News:  What is DevOps? (25/06/2016)

What is DevOps? Here’s the Wikipedia definition:

DevOps is a software development process that emphasizes communication and collaboration between product management, software development, and operations professionals. DevOps also automates the process of software integration, testing, deployment, and infrastructure changes. It aims to establish a culture and environment where building, testing, and releasing software can happen rapidly, frequently, and more reliably.

One could argue that definition is on the opinionated side and that defining the approach as a ‘software development process’ is OTT.
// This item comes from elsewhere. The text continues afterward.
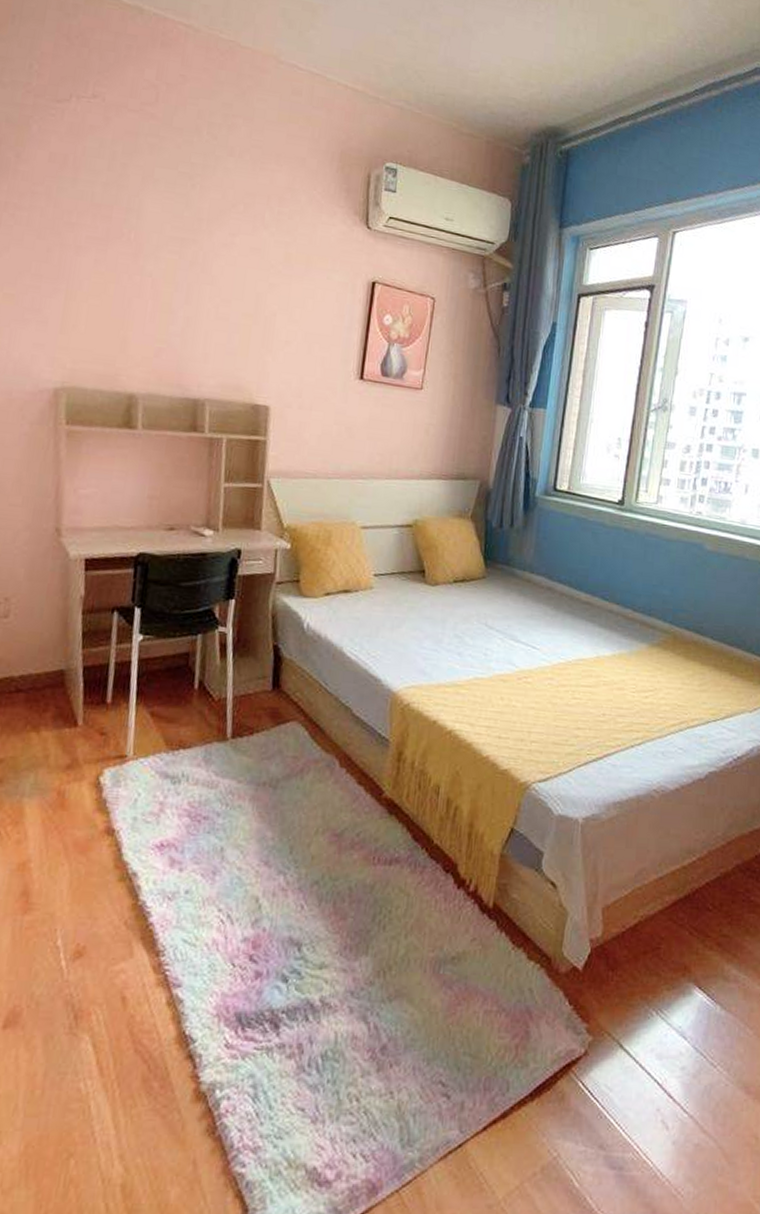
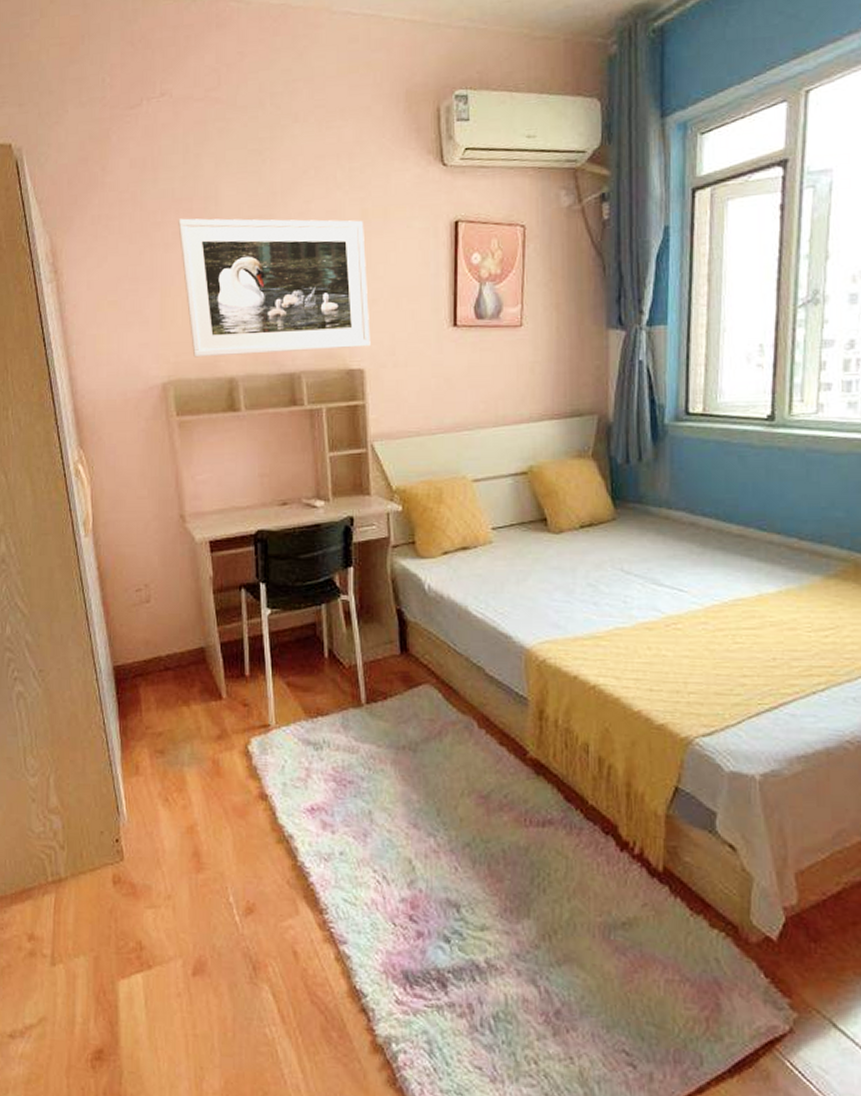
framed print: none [92,224,286,386] -> present [178,218,371,358]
DevOps has been facilitated by the move towards cloud computing and ease by which off premises IT infrastructure can now be provisioned, for example by service offerings such as Microsoft Azure. In parallel, if not earlier in part, there has been the push towards more agile (small ‘a’, deliberately!) approaches where we want the teams involved in software development to be more responsive to the needs of the business and their customers, whether internal or external. Thus, there is an increasing expectation that software should built responsively to the needs of the business whether this be in the form of shorter development cycles to more regular deployment to production.
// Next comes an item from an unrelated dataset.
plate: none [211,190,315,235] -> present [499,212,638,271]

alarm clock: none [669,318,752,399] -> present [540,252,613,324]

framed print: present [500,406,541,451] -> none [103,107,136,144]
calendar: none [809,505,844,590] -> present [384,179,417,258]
To achieve this the boundaries between development (coding) and operations (server management) have become less isolated and the involved roles blurred. Hence ‘devops’.

Consider an example of a recent project where Propona have embraced devops. The project is a legacy multi-layered web forms application to a SQL server backend. We migrated this to Azure – web apps and Azure SQL Server databases: two web applications representing staging and production and three databases: dev, staging and production. The development web application would then be on the developer’s machine pulled out of a Git repository in BitBucket using SourceTree, for example, as our source control client. Further, we configured an Azure Virtual Machine to act as a build server utilising TeamCity and Octopus to automate the build and deploy to the staging server when checked into source control. As part of these steps the application is appropriately configured to the target environment. We could have incorporated tests in the build process but in this case we did not and we also left it as a manual step to deploy to production, which was actually an Azure deployment slot switch to minimise any downtime.

In terms of ancillary tools, we used Slack for messaging which we hooked into TeamCity to be alerted to the progress of builds by team members as well as any exceptions reported by bugsnag.

The time investment in configuring the devops tools and processes means we can deploy more often with more reliability and can always easily roll back to earlier code version in production. Thankfully, we’ve only needed this facility once so far.